Portés par la vague d’économie collaborative, ces micro-espaces auraient un vrai avenir. « Il y a seulement cinq ans, les usagers n’étaient pas mûrs pour ce type de réseau, explique Christine Balagué, responsable de la chaire réseaux sociaux à l’Institut Mines-Télécom. Aujourd’hui, les internautes sont habitués à interagir entre eux et à partager des services avec des inconnus qui habitent loin de chez eux. Si on leur propose des outils très ergonomiques et avec des contenus pertinents, par exemple pouvoir déclarer une fuite d’eau dans leur immeuble, géolocaliser les places de parking dans leur quartier ou grouper une livraison avec leurs voisins… ils y viendront. »

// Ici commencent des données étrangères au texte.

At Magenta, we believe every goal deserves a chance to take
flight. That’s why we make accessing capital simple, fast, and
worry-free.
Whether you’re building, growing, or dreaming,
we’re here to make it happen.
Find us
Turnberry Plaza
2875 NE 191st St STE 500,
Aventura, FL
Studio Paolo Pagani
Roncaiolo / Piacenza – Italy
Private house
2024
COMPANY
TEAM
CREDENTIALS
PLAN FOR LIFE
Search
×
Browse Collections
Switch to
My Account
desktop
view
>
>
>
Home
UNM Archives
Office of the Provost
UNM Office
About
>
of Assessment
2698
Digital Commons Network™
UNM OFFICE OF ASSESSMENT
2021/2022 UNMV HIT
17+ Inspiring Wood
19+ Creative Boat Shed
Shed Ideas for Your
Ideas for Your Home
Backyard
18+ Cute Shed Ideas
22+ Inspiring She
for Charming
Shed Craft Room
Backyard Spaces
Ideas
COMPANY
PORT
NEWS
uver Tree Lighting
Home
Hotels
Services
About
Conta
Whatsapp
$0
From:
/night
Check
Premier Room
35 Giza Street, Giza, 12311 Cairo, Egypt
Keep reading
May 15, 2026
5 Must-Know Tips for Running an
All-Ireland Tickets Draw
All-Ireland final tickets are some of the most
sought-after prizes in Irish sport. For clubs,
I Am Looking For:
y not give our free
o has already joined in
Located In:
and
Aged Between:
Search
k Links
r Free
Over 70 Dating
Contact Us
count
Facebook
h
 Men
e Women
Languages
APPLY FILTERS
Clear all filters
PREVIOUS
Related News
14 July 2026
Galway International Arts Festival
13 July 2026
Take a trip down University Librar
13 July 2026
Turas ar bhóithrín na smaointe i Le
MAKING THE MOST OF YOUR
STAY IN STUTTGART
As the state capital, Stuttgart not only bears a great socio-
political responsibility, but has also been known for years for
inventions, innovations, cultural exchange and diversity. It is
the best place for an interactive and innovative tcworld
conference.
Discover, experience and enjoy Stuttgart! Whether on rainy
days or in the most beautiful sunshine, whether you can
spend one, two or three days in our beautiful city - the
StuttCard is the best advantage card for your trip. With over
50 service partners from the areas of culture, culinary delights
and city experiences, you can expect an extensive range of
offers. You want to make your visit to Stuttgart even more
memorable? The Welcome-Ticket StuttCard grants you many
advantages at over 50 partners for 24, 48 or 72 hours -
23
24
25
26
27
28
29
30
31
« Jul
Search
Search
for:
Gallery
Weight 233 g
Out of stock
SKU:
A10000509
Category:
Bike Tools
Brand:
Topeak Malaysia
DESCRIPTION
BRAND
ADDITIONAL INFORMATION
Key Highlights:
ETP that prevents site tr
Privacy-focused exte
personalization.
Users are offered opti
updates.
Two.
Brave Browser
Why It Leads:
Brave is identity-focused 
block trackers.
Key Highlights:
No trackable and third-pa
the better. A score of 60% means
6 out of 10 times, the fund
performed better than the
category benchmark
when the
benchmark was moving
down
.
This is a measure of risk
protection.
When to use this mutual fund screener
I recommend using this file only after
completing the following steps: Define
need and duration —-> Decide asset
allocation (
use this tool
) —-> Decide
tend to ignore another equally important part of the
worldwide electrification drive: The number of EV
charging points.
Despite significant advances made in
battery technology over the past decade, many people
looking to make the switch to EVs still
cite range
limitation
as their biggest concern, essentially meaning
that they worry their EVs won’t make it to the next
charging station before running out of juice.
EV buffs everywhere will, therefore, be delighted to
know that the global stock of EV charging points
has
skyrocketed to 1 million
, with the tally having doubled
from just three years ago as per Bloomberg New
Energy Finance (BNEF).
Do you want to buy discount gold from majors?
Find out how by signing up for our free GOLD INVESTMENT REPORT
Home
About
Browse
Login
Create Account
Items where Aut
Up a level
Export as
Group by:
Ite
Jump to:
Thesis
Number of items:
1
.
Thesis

Une pratique courante aux Etats-Unis
Dans le secteur, certains, comme André May, président fondateur de la société Freemo, ont choisi de lancer leur réseau social uniquement sur portable. Son application actuellement expérimentée à Limoges sera étendue à la France entière à l’automne. Il espère ainsi attirer plus facilement une masse critique d’utilisateurs, condition indispensable pour que la proximité ne tourne pas à vide.
Dans sa grande copropriété parisienne de 250 logements, Véronique a réussi, en un an, à convaincre soixante-quatre habitants de l’utilité d’un réseau d’entraide et d’information. Mais la partie n’est pas gagnée pour autant. « Il faut du temps pour que le pli prenne. Les gens lisent les messages, mais il y a encore assez peu d’interaction entre habitants », reconnaît la quadragénaire. Il a fallu aussi recadrer ceux qui ont confondu le site avec un bureau des plaintes, pour protester contre telle ou telle nuisance sonore.
De l’autre côté de l’Atlantique, à raison de 5 millions de messages échangés chaque jour, Nextdoor fait un carton. Plus d’un quartier américain sur quatre utiliserait cette application. Mais le succès a ses revers. A trop être informés sur ce qui se passe dans la rue d’à -côté, notamment les cambriolages et délits divers, les habitants auraient développé une certaine paranoïa. La peur aussi peut fédérer les voisins.